The Whippet is generally a healthy breed, but this isn’t to say that your puppy is completely free of potential eye problems. Responsible breeders will vaccinate puppies, deworm them, use sound breeding stock, and test genetic material. Health clearances for both parents are also recommended, and the Canine Eye Registry Foundation certifies the breed’s eyes as normal. Owners should thoroughly check their new puppy’s eyes, nose, and feet, and look for infections.

Easy to house-train

The Whippet dog breed is easy to house-train. The first thing to do is to take it outside frequently and reward it for doing so. Once outside, the Whippet should be crated when left alone in the house. This is a good way to avoid the dog getting hit by a speeding car. If you’re going to be gone for a long time, consider taking the dog to a friend’s home where he can be left safely.

Attractive to children

The Whippet is a very popular dog breed. It is known to be a shy dog, so it is important to socialize your new puppy early. Children love to play with this breed, so make sure to take your time socializing it. If you can’t devote enough time to socialization, you may want to consider fostering a Whippet. If you can’t afford a rescue, you can try to find someone who can.

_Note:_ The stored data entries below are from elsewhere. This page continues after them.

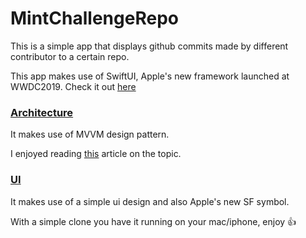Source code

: # MintChallengeRepo

This is a simple app that displays github commits made by different contributor to a certain repo.


This app makes use of SwiftUI, Apple's new framework launched at WWDC2019.
Check it out [here](https://www.youtube.com/watch?v=_1_XkeFUUME&t=708s)

### <ins>Architecture</ins><br />
It makes use of MVVM design pattern.

I enjoyed reading [this](https://medium.com/better-programming/mvvm-in-ios-from-net-perspective-580eb7f4f129) article on the topic.


### <ins>UI</ins><br />
It makes use of a simple ui design and also Apple's new SF symbol.



With a simple clone you have it running on your mac/iphone, enjoy :thumbsup:
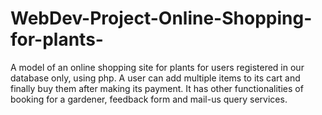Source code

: # WebDev-Project-Online-Shopping-for-plants-
A model of an online shopping site for plants for users registered in our database only, using php. A user can add multiple items to its cart and finally buy them after making its payment. It has other functionalities of booking for a gardener, feedback form and mail-us query services.
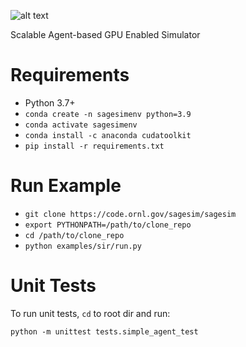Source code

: ![alt text](SAGESim-stacked-color.png=x200 "SAGESim")

Scalable Agent-based GPU Enabled Simulator

# Requirements

 - Python 3.7+
 - `conda create -n sagesimenv python=3.9`
 - `conda activate sagesimenv`
 - `conda install -c anaconda cudatoolkit`
 - `pip install -r requirements.txt`
 
# Run Example

 - `git clone https://code.ornl.gov/sagesim/sagesim`
 - `export PYTHONPATH=/path/to/clone_repo`
 - `cd /path/to/clone_repo`
 - `python examples/sir/run.py`

# Unit Tests

To run unit tests, `cd` to root dir and run:

`python -m unittest tests.simple_agent_test`
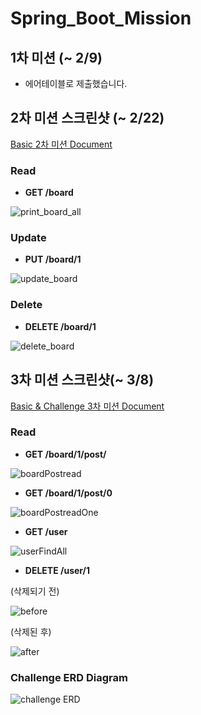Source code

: # Spring_Boot_Mission

## 1차 미션 (~ 2/9)
- 에어테이블로 제출했습니다.

## 2차 미션 스크린샷 (~ 2/22) 
[Basic 2차 미션 Document](https://github.com/Kal-MH/Spring_Boot_Mission/blob/master/2%EC%B0%A8/Basic/README.md)

### Read

- **GET /board**

![print_board_all](https://user-images.githubusercontent.com/59648372/154988688-88957a6d-ad7f-4149-bcee-151b4a209a00.png)

### Update

- **PUT /board/1**

![update_board](https://user-images.githubusercontent.com/59648372/154989375-464601a5-9eb2-4f03-8c99-4d780968da2f.png)

### Delete

- **DELETE /board/1**

![delete_board](https://user-images.githubusercontent.com/59648372/154989545-ccbb191f-c977-4f38-809f-64317e5b6f0e.png)

## 3차 미션 스크린샷(~ 3/8)
[Basic & Challenge 3차 미션 Document](https://github.com/Kal-MH/Spring_Boot_Mission/blob/master/3%EC%B0%A8/README.md)

### Read

- **GET /board/1/post/**

![boardPostread](https://user-images.githubusercontent.com/59648372/157107839-c659b558-e4c8-46f7-8c36-118dd6d0ecdd.png)

- **GET /board/1/post/0**

![boardPostreadOne](https://user-images.githubusercontent.com/59648372/157107886-8645e55d-fadd-4aa4-a814-68cb6309f524.png)

- **GET /user**

![userFindAll](https://user-images.githubusercontent.com/59648372/157108033-15474207-b893-4409-b979-7ef23cb89121.png)

- **DELETE /user/1**

(삭제되기 전)

![before](https://user-images.githubusercontent.com/59648372/157108042-fb5b372e-8f50-4dbc-8888-fb6f2bb302d0.png)

(삭제된 후)

![after](https://user-images.githubusercontent.com/59648372/157108048-52eaa24d-3d5e-403e-8c37-4f23cf48e097.png)

### Challenge ERD Diagram

![challenge ERD](https://user-images.githubusercontent.com/59648372/157195113-8b5b0fe3-ee33-42fa-86ef-0248fe771211.png)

At risk for von Willebrand’s disease

A genetic mutation can cause a dog to develop von Willebrand’s disease. This condition affects the von Willebrand factor, a protein that helps platelets adhere to damaged tissue and prevent bleeding. Without this protein, the platelets cannot stick together, causing abnormal bleeding. Bleeding may last for several days or weeks, but prolonged bleeding is not necessarily a sign of von Willebrand’s disease. In severe cases, the dog may also experience bleeding from the nose, gum line, or vagina. In addition, blood may also be found in their urine or feces.